Anheuser-Busch Hopes to Soon Tell Europe ‘This Bud’s for You’
FRANKFURT — Anheuser-Busch Cos. of the United States hopes it can soon solve a trademark problem with brewers in Czechoslovakia that stops it from selling its Budweiser beer in much of Europe, board member and Vice President Jerry Ritter said Monday.
“We do have a trademark issue with the Czechoslovaks with regard of the use of the name Budweiser,” Ritter said. The problem has arisen because a Czechoslovakian beer has that name.
“We hope ultimately we will be able to use the name . . . in most of the European continent,” he said.
The trademark issue now blocks sales of Budweiser in France, West Germany, Austria, Switzerland and Spain.
But the name Budweiser is likely to be banned by West German laws designating geographic origins, Ritter said.
The recent lifting of West Germany’s 472-year-old purity law has ostensibly opened the German beer market, the world’s second largest, to foreigners, but it is likely to be hard to break into.
“Although Germany is the second-largest beer market, it is not the easiest to enter.
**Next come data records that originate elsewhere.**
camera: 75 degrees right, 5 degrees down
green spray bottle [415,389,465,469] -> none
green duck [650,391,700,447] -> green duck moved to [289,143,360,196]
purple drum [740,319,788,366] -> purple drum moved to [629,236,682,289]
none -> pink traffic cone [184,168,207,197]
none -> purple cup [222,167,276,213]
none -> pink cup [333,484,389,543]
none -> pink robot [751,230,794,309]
We will examine it closely but there are other markets which are easier,” Ritter said.
The company did sell a beer in West Germany called Anheuser-Busch in the early 1980s, but it was quickly withdrawn because as too expensive to brew, Ritter said.
Anheuser-Busch announced in April that it plans to purchase the German firm Hopfengut Huell, a small hops grower in Bavaria. But the purchase was aimed only at increasing the company’s agricultural expertise and not directly linked to its brewing interests, Ritter said.
Anheuser-Busch brews and sells Budweiser in Japan, Israel, Ireland, Denmark and South Korea and recently began exporting it to Spain, he said.